» **Extrait fourni**
━━━━━━━━━━

En 1997, " c'était la catastrophe. On avait glissé des planches dans ce qui restait des petits barrages de la digue française. Les anciennes digues étaient éventrées, la mangrove avait pris le dessus ", se souvient Vincent David, ingénieur de l'ONG Handicap International. Il fallut alors comprendre le fonctionnement des mangroves et de ces sols très acides, où rien ne pousserait jamais si tant d'eau ne venait les laver à la saison des pluies : " En profondeur, on a 15 m de vases molles. Il était hors de question de faire des fondations en béton. On a dû stabiliser les gros ouvrages vannés avec des pieux en bois imputrescible ", dit-il.

Tout un passé de précarité est encore dans les mémoires : Roun Kho, une femme de 57 ans, se souvient des bonnes récoltes dans sa jeunesse. Sous les Khmers rouges, son hectare de terre fut collectivisé, et elle dut participer jusqu'à l'épuisement aux travaux des barrages, au point de perdre deux de ses cinq enfants. Yim Boy, 63 ans, fut lui, sous les Khmers rouges, emmené par trois fois pour être exécuté, dans un village voisin, où se trouve un charnier, mais eut la vie sauve grâce à sa connaissance des techniques agricoles et de l'irrigation. " Ensuite, toute la population dut se retirer dans les montagnes avec les Khmers rouges. Les gens s'échappèrent et revinrent sur les polders. De nouveaux venus aussi s'installèrent. Au début les digues des Khmers rouges fonctionnaient encore, on organisa l'entretien en commun par village. Puis, ça se dégrada. De moins en moins de monde voulut y participer, et à la fin, plus personne ! ", dit-il.

Pour les ONG, le défi fut de mettre en place une gestion pérenne des installations : " Le principe d'une communauté des usagers est qu'elle puisse financer l'entretien par une redevance ", explique Jean-Marie Brun, un spécialiste du développement rural au GRET (Groupe de recherche et d'échange technologique). " Or, les gens avaient une méfiance vis-à-vis de tout ce qui est collectif ", poursuit-il. Selon Veng Sakhon, le secrétaire d'Etat pour les ressources en eau, qui a suivi le projet du côté des pouvoirs publics cambodgiens, " les gens ne faisaient plus la différence, entre liberté et anarchie après les Khmers rouges. Tout était possible, on s'installait où on pouvait, mais personne ne voulait entendre le mot coopérative ". Un projet pilote de cadastre fut lancé afin de régulariser les titres de propriété. " Toute la philosophie de notre action, c'est de faire en sorte que le système soit viable sans nous, et qu'il puisse se répliquer ailleurs. Un organisme de microcrédit qu'on a financé est aujourd'hui une banque et ne dépend plus des bailleurs de fonds ", dit Hervé Conan, chargé de mission de l'AFD à Phnom Penh.

━━━━━━━━━━

» **Entrées fournies**
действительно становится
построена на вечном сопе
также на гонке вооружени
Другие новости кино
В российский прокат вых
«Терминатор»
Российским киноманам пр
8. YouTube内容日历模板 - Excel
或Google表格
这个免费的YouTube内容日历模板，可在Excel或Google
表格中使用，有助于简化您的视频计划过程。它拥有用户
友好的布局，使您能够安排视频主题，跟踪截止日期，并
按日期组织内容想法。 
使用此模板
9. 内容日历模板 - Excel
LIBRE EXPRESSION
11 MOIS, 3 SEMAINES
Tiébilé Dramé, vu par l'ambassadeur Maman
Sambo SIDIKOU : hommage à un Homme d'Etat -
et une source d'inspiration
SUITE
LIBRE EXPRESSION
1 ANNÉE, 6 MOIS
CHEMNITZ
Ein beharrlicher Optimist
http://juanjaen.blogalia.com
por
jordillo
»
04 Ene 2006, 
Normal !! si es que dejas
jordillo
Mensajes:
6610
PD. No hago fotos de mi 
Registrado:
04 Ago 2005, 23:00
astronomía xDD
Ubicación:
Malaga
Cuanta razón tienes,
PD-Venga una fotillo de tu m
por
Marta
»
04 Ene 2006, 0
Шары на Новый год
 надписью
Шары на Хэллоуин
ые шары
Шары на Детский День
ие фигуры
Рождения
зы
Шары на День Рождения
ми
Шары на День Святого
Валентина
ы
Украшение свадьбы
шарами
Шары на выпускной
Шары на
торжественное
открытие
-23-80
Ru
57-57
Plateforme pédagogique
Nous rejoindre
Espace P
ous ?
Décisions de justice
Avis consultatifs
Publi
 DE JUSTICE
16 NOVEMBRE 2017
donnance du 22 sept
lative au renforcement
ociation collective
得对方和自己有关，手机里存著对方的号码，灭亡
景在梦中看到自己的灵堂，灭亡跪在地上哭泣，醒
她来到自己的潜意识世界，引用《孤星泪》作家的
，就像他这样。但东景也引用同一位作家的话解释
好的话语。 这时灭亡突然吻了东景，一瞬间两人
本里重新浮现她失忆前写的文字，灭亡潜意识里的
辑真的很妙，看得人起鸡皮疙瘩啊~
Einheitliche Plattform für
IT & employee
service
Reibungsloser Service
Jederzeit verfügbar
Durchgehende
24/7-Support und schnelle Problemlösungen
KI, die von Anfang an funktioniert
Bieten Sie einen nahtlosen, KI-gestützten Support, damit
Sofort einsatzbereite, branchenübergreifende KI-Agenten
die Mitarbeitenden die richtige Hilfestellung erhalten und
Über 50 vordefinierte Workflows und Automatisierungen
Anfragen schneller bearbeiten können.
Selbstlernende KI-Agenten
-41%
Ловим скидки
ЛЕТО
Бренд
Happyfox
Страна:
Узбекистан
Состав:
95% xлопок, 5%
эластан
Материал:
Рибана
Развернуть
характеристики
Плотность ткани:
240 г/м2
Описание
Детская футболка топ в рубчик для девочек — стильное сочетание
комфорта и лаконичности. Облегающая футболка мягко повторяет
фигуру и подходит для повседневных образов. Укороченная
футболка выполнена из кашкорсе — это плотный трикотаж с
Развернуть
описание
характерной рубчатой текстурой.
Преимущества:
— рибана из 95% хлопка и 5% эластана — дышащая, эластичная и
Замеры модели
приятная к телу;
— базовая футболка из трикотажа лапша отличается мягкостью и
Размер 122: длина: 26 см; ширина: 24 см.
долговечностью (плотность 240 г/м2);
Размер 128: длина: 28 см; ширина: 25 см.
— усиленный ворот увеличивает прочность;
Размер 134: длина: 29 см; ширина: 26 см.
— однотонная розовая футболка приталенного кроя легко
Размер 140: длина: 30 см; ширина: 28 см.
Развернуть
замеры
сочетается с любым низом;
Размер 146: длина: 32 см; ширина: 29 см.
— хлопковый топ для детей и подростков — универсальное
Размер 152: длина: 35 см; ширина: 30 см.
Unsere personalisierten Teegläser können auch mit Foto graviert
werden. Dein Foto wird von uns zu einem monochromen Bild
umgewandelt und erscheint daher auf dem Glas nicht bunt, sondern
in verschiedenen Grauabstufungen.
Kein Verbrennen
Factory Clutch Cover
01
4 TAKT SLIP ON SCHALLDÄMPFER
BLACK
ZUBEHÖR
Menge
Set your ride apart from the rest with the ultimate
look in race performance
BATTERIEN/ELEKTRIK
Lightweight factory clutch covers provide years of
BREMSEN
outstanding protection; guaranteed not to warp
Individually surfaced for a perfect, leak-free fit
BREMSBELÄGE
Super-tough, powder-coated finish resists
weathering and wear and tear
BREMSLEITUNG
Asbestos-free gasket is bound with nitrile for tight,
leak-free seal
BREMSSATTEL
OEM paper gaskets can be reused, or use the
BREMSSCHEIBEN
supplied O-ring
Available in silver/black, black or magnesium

━━━━━━━━━━

» **Questions à traiter**
**1.** Dans l'extrait sur les polders cambodgiens, avec quoi a-t-on stabilisé les gros ouvrages vannés ?
**2.** Extrayez à l'identique les lignes des entrées, en partant du début des entrées et en terminant par la ligne qui contient "Шары на Хэллоуин", celle-ci comprise.

» **Réponses par tâche**
**1.** Avec des pieux en bois imputrescible.

**2.**
действительно становится
построена на вечном сопе
также на гонке вооружени
Другие новости кино
В российский прокат вых
«Терминатор»
Российским киноманам пр
8. YouTube内容日历模板 - Excel
或Google表格
这个免费的YouTube内容日历模板，可在Excel或Google
表格中使用，有助于简化您的视频计划过程。它拥有用户
友好的布局，使您能够安排视频主题，跟踪截止日期，并
按日期组织内容想法。 
使用此模板
9. 内容日历模板 - Excel
LIBRE EXPRESSION
11 MOIS, 3 SEMAINES
Tiébilé Dramé, vu par l'ambassadeur Maman
Sambo SIDIKOU : hommage à un Homme d'Etat -
et une source d'inspiration
SUITE
LIBRE EXPRESSION
1 ANNÉE, 6 MOIS
CHEMNITZ
Ein beharrlicher Optimist
http://juanjaen.blogalia.com
por
jordillo
»
04 Ene 2006, 
Normal !! si es que dejas
jordillo
Mensajes:
6610
PD. No hago fotos de mi 
Registrado:
04 Ago 2005, 23:00
astronomía xDD
Ubicación:
Malaga
Cuanta razón tienes,
PD-Venga una fotillo de tu m
por
Marta
»
04 Ene 2006, 0
Шары на Новый год
 надписью
Шары на Хэллоуин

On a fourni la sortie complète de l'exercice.